■ **Consigne**
Relevez, s'il vous plaît, tous les montants en francs et tous les pourcentages cités dans l'extrait sur le partage des données industrielles.

■ **Extrait du texte**
• • • •
Partager ses données industrielles : un avantage économique majeur 

29.11.2023
par Léa Stocky

Quatre milliards de francs, c’est le volume que représente le marché des données par année en Suisse, avec un taux de croissance annuelle de 10 %. Si l’on y ajoute les effets indirects, on estime que le total atteint 35 milliards de francs, soit 5 % du PIB. Le volume des données générées ne cesse de croitre et leur partage devient plus que jamais un enjeu économique, particulièrement concernant les données industrielles, ce que nous explique Anaïc Cordoba dans cette interview.

Anaïc Cordoba, juriste, travaille dans la division droit et affaires internationales à l’Institut Fédéral de la Propriété Intellectuelle. Spécialisé en droit des marques et des brevets, il s’intéresse à l’influence des nouvelles technologies sur le droit de la propriété intellectuelle. Il est également chargé du dossier des données industrielles.

Anaïc Cordoba, quelles sont les missions de l’Institut Fédéral de la Propriété Intellectuelle (IPI) ?
• • • •
■ **Supports présentés**
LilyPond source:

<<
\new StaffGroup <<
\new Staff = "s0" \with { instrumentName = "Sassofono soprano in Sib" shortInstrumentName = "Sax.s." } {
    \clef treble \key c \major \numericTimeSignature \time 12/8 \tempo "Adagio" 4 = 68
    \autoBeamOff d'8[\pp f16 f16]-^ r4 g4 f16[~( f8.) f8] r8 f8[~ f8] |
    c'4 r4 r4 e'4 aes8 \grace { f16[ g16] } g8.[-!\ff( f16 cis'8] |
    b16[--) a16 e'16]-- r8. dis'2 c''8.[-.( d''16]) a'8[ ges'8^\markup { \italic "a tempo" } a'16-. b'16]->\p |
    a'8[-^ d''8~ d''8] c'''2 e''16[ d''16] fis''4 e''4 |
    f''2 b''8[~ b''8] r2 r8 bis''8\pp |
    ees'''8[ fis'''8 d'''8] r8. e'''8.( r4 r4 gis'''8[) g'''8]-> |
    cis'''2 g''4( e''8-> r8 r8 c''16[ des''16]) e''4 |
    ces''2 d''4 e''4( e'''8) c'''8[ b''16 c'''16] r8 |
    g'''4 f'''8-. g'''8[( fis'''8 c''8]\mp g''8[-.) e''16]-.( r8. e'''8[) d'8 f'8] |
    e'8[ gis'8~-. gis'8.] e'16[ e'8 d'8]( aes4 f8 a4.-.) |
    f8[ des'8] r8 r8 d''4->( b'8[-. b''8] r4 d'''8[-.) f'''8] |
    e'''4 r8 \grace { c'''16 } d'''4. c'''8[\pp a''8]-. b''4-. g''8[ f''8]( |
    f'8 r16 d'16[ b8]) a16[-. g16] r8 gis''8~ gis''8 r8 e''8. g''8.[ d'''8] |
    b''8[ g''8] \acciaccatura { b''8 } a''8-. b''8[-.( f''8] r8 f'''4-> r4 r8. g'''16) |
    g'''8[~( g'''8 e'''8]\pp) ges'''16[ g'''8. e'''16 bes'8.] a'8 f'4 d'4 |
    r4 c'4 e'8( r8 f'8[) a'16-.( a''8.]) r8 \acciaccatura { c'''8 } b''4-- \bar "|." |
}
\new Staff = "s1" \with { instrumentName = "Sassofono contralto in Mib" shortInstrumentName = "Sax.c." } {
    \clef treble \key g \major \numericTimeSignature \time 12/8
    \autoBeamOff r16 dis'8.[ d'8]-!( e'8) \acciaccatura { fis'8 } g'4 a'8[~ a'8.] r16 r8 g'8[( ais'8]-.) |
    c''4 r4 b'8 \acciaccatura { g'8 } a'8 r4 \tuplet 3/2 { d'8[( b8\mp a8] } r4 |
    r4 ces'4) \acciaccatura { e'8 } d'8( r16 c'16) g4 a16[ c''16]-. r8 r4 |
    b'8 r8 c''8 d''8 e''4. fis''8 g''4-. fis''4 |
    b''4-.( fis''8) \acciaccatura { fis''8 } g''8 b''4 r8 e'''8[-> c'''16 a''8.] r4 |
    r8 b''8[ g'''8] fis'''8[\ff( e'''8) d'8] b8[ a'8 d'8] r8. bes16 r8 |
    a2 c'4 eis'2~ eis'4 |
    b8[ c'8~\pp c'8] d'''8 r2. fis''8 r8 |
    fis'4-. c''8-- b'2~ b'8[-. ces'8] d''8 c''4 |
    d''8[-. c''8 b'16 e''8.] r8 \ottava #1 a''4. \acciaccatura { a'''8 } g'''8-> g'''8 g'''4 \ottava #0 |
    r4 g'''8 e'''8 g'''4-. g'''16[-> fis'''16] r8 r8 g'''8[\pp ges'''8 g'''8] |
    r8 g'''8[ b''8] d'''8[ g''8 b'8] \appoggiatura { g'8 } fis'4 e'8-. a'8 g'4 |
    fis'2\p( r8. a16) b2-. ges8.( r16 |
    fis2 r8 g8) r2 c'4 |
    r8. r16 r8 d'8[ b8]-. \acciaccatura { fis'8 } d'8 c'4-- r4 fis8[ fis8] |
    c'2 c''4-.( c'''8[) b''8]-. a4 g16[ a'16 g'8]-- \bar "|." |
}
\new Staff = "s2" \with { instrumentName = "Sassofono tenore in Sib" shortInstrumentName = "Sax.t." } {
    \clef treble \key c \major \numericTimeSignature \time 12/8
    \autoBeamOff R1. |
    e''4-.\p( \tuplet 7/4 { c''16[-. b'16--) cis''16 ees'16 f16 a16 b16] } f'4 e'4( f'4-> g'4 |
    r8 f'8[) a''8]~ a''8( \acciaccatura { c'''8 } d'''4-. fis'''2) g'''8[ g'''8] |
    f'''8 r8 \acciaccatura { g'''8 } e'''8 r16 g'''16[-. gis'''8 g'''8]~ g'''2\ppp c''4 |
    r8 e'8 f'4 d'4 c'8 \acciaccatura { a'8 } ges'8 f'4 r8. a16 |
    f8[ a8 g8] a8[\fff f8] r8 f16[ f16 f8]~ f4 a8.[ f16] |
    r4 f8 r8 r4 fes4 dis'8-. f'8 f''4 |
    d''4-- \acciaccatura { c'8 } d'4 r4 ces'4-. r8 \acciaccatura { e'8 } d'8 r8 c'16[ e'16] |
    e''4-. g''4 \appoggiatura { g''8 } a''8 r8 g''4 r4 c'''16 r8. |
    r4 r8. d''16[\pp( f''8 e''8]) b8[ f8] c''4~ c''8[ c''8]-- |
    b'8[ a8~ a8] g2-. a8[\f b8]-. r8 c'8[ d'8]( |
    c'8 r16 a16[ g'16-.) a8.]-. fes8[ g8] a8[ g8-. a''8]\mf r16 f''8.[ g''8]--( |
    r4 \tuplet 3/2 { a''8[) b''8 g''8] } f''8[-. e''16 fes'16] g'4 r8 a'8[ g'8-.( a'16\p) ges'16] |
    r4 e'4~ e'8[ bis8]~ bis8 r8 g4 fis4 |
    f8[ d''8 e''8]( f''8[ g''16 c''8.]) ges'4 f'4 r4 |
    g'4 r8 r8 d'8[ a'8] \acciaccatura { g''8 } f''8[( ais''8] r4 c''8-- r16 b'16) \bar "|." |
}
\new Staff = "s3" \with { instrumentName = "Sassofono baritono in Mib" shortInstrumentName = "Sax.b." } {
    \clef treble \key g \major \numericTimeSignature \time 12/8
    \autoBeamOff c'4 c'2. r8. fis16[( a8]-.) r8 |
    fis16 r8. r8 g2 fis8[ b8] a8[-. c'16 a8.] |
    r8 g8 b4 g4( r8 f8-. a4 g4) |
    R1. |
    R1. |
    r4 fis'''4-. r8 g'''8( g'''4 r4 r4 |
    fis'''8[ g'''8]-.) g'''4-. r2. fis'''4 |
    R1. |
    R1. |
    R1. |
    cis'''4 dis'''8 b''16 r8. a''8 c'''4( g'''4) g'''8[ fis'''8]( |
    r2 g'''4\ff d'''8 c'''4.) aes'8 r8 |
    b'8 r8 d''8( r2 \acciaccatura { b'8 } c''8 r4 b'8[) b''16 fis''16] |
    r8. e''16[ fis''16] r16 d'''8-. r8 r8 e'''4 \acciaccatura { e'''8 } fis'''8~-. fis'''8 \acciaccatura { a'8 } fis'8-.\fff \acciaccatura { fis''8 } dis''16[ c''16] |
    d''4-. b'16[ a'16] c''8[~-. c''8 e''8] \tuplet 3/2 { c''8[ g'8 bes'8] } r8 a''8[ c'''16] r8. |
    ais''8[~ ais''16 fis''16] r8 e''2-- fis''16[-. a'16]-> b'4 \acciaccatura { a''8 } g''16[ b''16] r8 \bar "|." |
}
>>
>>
• • • •
■ **Corrigé**
- Quatre milliards de francs
- 10 %
- 35 milliards de francs
- 5 %